Сад, деревья, заповедь

Андрей Незванов
I

Почему первая заповедь говорит о «деревьях», а не о делах или поступках, или прямо о разрешённой и запрещённой пище? И что за деревья такие, одно из которых имеет плодами жизнь, а другое – смерть; то есть, экзистенциальные категории? Ясно, что такие деревья не растут на заднем дворе. Они могут быть только в таинственном сердце мироздания, в месте всеобщих самых главных Начал. Ведь смерть и жизнь принадлежат к ряду основополагающих идей, таких как свет и тьма, земля и небо, начало и конец. Поэтому вполне резонно можно было бы сказать, перефразируя слова книги Генезис: В Начале сотворили Боги небо и землю, свет и тьму, жизнь и смерть. Так, собственно, и сказано. Ведь дерева жизни и смерти растут в Раю, местообитании богов; и в Начале, то есть в первопричине и принципе всего, что есть. Но всё же сказано и не совсем так.

Ясно, что всё живёт и всё смертно. Поэтому жизнь и смерть сопутствуют и противостоят друг другу, как день и ночь. Однако, святой автор книги Генезис отделяет в своём повествовании жизнь и смерть от таких начал, как свет, тьма, земля, небо, твердь и вода, – и делает их плодами деревьев в саду, возделываемом человеком. Но, кажется, возделывание земли, культивирование плодовых деревьев для пропитания суть вещи очень удалённые в развитии от первоначал (?). Это заставляет думать, что речь идёт не о «жизни» и «смерти», как возникновении и прекращении всякой твари, но о жизни и смерти именно человека. Можно сказать и сильнее – только человека. Потому что жизнь и смерть здесь переходят из возможности в действительность посредством свободного выбора. А свободой выбора обладает только человек.

■ **Извлечённые данные**

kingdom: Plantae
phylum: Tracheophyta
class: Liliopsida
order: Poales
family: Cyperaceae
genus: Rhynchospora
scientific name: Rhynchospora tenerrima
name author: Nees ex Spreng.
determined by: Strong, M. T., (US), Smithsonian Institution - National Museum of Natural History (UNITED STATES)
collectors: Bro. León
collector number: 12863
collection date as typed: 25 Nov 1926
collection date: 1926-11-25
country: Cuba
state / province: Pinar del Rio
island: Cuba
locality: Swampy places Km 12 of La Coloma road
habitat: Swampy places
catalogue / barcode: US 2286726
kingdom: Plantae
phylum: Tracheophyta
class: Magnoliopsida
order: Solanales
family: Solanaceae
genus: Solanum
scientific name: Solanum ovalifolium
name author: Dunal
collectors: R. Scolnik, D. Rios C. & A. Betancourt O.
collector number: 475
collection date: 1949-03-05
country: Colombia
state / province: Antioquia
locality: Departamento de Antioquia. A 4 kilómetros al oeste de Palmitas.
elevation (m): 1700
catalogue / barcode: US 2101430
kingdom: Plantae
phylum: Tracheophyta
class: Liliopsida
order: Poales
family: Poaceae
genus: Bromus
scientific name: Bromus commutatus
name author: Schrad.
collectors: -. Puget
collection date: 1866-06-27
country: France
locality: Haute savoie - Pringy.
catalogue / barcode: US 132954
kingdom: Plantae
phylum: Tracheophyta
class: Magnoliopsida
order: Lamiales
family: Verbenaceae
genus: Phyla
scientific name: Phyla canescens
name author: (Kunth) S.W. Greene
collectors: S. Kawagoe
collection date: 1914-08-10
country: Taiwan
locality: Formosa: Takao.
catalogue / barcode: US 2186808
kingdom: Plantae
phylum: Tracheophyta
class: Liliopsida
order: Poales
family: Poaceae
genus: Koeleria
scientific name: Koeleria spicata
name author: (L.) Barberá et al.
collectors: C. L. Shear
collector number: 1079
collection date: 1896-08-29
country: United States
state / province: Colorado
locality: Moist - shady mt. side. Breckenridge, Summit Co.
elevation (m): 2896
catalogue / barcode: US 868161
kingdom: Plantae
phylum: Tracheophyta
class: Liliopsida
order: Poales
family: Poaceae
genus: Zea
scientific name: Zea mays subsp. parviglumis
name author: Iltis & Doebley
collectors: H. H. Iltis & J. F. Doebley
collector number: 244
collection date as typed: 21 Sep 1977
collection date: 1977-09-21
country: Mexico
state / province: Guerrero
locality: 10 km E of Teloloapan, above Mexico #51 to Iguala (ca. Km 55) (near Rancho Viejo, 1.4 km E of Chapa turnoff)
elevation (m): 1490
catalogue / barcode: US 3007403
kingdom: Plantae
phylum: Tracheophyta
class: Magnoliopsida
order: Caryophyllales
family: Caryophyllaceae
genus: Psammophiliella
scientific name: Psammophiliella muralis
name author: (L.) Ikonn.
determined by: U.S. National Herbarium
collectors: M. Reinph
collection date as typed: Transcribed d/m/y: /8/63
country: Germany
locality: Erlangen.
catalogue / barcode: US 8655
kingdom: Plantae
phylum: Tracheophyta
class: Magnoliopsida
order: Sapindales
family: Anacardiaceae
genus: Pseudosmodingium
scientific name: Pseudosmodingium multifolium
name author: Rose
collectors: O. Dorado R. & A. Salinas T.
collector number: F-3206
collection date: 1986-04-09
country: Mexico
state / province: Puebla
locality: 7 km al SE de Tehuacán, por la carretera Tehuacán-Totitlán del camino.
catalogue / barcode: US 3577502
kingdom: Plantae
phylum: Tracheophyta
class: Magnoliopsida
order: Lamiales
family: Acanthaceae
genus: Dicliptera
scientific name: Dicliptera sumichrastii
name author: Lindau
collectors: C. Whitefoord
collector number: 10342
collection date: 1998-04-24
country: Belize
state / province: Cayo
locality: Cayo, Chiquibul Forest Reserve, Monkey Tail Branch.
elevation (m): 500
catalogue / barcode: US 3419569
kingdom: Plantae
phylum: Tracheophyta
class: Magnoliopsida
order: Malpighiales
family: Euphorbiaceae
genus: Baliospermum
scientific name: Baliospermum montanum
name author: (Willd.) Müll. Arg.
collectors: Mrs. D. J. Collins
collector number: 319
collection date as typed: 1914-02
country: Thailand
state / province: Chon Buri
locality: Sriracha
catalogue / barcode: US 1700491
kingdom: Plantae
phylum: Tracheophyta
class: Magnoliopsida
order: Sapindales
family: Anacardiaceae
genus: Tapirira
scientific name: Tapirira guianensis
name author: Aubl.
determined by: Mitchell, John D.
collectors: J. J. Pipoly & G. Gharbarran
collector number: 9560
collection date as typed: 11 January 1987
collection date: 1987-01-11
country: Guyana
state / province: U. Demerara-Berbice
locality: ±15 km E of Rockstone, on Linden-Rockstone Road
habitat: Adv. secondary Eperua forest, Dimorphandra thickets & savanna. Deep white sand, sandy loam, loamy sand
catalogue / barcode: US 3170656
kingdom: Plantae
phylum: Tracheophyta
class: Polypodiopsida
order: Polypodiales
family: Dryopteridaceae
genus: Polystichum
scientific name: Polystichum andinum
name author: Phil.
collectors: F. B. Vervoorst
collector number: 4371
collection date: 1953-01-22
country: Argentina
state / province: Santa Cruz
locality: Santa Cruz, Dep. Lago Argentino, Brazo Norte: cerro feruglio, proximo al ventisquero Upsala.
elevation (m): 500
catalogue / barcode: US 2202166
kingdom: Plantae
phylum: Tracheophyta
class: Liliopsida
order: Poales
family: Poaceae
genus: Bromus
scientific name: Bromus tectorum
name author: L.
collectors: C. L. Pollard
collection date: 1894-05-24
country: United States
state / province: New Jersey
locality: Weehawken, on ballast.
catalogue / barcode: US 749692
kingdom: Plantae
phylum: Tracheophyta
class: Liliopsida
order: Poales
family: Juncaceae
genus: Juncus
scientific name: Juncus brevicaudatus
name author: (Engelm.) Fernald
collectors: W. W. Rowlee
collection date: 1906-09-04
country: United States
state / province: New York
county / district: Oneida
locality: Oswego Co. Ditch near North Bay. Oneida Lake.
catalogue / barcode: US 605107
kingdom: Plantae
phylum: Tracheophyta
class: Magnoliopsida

■ **Задания**
1. Выведите без изменений фрагмент текста о первой заповеди, который начинается со слов, содержащих «Сад, деревья, заповедь», и заканчивается словами «не совсем так.».
2. Кто, согласно тексту о первой заповеди, обладает свободой выбора?
3. Согласуются ли с текстом о первой заповеди следующие утверждения? (a) Дерева жизни и смерти растут в Раю. (b) Автор книги Генезис ставит жизнь и смерть в один ряд с такими началами, как свет, тьма, земля и небо. (c) Деревья, плоды которых жизнь и смерть, могут расти на заднем дворе.

■ **Ответы по заданиям**
1.
Сад, деревья, заповедь

Андрей Незванов
I

Почему первая заповедь говорит о «деревьях», а не о делах или поступках, или прямо о разрешённой и запрещённой пище? И что за деревья такие, одно из которых имеет плодами жизнь, а другое – смерть; то есть, экзистенциальные категории? Ясно, что такие деревья не растут на заднем дворе. Они могут быть только в таинственном сердце мироздания, в месте всеобщих самых главных Начал. Ведь смерть и жизнь принадлежат к ряду основополагающих идей, таких как свет и тьма, земля и небо, начало и конец. Поэтому вполне резонно можно было бы сказать, перефразируя слова книги Генезис: В Начале сотворили Боги небо и землю, свет и тьму, жизнь и смерть. Так, собственно, и сказано. Ведь дерева жизни и смерти растут в Раю, местообитании богов; и в Начале, то есть в первопричине и принципе всего, что есть. Но всё же сказано и не совсем так.

2. Только человек.

3.
(a) Да: «Ведь дерева жизни и смерти растут в Раю, местообитании богов».
(b) Нет: «отделяет в своём повествовании жизнь и смерть от таких начал, как свет, тьма, земля, небо, твердь и вода».
(c) Нет: «Ясно, что такие деревья не растут на заднем дворе».